Immunometabolic Rewiring of Dendritic Cells to Overcome Glutamine-Driven Immune Suppression in Colorectal Cancer

Abstract

The immunosuppressive tumor microenvironment imposes significant metabolic constraints that impair dendritic cell (DC) maturation and antigen presentation, ultimately undermining antitumor immunity. In colorectal cancer (CRC), elevated glutamine uptake by tumor cells depletes extracellular glutamine, thereby limiting DC functionality and disrupting T cell priming. While glutamine antagonists such as JHU083 inhibit tumor metabolism, they are insufficient to fully restore DC activity. Here, the development of T26, a bifunctional immunometabolic prodrug that links JHU083 with the STING agonist MSA-2 via a cleavable amide bond, is reported, enabling synchronized intratumoral release and dual targeting of glutamine metabolism and innate immune activation. In murine CRC models, T26 restores DC maturation, promotes CD8⁺ T cell activation, and reprograms tumor cell-derived extracellular vesicles to enhance antigen presentation and immune stimulation.

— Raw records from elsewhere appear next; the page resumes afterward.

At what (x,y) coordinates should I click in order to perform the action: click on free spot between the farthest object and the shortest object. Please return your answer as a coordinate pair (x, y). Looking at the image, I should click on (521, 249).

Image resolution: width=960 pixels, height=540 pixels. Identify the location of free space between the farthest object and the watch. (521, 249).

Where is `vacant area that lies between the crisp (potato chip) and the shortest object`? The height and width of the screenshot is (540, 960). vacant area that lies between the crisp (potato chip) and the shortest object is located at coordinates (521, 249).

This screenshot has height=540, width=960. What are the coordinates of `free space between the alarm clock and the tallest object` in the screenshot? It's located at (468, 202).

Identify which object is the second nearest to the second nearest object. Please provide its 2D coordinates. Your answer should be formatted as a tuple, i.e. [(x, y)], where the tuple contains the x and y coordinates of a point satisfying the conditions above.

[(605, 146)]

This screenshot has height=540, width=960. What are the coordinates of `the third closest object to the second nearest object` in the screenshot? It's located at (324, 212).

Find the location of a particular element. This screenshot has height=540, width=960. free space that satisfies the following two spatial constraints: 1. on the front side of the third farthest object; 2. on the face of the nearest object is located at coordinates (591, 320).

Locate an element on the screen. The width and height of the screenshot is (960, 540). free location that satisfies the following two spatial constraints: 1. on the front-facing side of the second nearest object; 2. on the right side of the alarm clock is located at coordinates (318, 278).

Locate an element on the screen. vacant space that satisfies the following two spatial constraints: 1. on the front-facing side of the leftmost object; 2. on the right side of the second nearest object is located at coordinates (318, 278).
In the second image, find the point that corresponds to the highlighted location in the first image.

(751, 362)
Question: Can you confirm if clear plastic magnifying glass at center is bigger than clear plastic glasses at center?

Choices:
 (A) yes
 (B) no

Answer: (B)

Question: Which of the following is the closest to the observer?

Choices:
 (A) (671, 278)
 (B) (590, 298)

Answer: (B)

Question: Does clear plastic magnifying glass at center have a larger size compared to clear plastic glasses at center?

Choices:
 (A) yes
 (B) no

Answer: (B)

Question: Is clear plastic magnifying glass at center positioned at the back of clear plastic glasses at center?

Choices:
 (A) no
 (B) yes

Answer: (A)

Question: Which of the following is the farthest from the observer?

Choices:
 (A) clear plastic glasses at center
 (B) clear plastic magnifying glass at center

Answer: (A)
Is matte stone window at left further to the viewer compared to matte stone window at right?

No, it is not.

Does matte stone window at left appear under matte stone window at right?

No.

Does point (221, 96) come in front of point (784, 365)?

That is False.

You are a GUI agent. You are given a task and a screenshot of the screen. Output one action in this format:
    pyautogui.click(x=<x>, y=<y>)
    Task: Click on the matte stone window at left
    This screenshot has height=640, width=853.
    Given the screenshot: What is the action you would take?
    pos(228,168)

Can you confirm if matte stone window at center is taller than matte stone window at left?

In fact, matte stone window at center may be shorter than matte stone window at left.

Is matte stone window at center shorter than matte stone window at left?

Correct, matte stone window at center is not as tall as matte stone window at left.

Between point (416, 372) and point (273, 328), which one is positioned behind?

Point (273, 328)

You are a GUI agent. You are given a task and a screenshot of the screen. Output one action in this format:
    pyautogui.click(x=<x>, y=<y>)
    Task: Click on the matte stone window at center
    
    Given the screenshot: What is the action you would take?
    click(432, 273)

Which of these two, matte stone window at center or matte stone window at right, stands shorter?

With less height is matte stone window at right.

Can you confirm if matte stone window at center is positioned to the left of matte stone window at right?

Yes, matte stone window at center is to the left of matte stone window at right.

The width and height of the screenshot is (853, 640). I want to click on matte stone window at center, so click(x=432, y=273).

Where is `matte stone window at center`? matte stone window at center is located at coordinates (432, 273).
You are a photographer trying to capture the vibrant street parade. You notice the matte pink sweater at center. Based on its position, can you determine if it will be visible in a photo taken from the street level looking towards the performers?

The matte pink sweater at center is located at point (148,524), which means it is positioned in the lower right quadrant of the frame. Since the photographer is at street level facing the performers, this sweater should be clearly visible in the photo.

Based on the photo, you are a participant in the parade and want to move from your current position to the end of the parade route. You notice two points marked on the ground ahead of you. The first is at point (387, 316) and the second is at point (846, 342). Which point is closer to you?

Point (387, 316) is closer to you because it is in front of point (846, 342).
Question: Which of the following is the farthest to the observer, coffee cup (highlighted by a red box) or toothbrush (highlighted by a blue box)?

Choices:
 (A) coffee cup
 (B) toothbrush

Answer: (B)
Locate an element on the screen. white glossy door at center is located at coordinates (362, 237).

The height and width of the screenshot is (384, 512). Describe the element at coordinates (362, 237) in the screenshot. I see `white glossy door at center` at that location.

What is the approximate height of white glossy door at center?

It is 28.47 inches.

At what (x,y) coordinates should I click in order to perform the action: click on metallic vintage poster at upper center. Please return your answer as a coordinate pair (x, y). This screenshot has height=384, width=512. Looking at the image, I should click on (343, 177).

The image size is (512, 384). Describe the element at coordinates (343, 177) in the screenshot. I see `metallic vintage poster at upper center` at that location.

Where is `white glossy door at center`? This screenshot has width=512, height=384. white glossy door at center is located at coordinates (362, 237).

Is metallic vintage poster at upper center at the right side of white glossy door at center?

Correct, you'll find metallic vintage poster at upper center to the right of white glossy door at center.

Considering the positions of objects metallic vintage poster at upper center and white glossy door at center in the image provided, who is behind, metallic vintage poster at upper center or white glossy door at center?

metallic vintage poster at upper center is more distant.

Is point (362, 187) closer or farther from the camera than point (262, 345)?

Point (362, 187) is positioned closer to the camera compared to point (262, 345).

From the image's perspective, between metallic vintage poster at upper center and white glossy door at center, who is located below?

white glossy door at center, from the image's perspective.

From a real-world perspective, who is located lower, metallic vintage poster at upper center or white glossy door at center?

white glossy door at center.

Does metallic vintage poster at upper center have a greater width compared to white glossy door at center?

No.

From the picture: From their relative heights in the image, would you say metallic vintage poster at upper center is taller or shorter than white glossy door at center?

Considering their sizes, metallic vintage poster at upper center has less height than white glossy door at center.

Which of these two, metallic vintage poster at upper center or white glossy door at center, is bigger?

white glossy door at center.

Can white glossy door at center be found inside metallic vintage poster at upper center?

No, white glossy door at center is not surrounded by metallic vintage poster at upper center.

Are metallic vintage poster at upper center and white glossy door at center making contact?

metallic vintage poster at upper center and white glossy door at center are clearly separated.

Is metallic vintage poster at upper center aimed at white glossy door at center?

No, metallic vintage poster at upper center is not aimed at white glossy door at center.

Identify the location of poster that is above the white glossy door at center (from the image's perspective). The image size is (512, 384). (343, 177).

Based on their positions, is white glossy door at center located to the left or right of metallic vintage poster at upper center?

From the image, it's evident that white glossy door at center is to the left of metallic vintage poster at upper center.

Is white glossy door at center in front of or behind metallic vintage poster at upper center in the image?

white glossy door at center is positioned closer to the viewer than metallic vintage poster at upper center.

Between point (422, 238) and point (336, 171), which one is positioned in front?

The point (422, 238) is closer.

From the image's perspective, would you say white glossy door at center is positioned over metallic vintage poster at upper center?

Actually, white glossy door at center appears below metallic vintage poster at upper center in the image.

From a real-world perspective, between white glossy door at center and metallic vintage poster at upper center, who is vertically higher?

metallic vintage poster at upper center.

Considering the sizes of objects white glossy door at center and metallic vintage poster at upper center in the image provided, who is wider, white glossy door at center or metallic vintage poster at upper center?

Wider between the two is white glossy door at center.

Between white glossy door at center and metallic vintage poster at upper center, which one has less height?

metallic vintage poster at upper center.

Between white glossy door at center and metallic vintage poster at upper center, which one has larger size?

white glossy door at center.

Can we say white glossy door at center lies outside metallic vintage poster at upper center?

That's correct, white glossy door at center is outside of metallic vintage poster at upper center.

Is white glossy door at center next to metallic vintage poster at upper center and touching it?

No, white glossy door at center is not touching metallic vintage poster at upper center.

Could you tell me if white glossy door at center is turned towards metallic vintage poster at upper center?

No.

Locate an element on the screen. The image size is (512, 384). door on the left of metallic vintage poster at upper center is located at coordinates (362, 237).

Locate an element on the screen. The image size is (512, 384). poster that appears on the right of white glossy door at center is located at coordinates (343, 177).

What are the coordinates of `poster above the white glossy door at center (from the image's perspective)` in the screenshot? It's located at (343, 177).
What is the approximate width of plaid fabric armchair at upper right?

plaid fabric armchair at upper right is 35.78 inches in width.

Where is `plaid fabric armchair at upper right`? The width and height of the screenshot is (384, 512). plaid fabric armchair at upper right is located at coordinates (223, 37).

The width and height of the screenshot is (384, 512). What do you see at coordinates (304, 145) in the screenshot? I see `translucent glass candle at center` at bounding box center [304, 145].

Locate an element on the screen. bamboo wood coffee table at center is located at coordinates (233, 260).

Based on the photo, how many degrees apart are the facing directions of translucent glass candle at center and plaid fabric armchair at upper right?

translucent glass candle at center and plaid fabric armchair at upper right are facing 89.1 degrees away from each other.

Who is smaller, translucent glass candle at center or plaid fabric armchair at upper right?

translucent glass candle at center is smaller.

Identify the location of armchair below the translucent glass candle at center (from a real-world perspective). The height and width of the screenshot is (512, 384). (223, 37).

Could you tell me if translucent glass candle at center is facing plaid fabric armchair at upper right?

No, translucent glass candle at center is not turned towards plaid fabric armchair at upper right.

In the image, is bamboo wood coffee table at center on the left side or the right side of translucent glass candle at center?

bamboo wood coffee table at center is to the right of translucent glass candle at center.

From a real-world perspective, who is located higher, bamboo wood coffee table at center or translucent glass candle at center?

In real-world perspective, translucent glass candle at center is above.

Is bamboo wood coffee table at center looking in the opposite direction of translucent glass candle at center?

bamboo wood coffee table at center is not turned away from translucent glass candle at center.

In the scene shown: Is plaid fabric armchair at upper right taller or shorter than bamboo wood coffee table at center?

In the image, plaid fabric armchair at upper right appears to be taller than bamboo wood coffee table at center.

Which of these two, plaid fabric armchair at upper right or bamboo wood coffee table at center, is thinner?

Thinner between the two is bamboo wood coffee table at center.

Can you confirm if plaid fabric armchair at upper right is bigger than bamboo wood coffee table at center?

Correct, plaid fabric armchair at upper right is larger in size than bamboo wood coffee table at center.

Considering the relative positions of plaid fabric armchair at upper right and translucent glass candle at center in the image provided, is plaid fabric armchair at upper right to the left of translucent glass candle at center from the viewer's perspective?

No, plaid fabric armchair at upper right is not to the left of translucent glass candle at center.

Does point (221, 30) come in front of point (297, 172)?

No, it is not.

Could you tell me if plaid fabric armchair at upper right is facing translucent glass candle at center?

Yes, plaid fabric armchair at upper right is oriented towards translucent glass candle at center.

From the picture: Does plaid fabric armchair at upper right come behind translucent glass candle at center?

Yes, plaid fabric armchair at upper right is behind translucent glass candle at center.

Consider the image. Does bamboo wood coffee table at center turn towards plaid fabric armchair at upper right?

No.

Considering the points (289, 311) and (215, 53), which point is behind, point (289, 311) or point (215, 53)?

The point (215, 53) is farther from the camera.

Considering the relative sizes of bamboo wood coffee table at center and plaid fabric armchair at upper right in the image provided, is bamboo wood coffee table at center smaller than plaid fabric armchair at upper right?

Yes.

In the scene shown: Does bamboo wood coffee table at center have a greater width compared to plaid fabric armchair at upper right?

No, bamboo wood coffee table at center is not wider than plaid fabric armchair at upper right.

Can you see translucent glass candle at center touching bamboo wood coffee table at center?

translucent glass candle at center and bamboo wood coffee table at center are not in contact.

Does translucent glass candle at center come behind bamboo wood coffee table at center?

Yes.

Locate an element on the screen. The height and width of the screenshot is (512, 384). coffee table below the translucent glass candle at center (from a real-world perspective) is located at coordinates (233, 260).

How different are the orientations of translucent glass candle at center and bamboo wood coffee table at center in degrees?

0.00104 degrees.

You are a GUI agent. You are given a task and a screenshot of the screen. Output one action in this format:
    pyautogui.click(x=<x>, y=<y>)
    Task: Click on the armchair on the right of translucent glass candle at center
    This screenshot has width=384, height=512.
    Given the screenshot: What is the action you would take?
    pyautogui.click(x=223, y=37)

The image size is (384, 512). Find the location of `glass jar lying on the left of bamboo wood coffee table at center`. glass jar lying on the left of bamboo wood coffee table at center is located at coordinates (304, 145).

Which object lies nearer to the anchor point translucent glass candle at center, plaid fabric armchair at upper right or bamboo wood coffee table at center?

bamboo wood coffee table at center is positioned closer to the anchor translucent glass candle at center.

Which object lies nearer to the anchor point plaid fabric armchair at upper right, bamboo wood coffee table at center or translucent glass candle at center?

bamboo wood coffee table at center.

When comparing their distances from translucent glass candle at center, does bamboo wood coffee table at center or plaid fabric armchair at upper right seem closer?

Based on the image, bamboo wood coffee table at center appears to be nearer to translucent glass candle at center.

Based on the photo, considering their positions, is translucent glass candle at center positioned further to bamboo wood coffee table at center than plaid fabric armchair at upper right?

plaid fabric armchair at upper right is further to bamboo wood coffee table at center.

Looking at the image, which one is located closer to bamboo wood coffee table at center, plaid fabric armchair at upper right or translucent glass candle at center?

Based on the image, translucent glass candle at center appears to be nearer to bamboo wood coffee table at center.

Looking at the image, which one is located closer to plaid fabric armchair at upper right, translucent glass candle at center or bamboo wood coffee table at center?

Importantly, T26 significantly inhibits the growth and proliferation of CRC patient-derived organoids, underscoring its translational potential in human CRC. Notably, T26 also demonstrates strong synergy with chemotherapy, immune checkpoint blockade, and anti-angiogenic therapy, significantly improving tumor control without inducing systemic toxicity. These findings position T26 as a mechanistically integrated and translationally promising strategy to overcome glutamine-driven immune suppression and enhance immunotherapy efficacy in CRC and other metabolically dysregulated malignancies.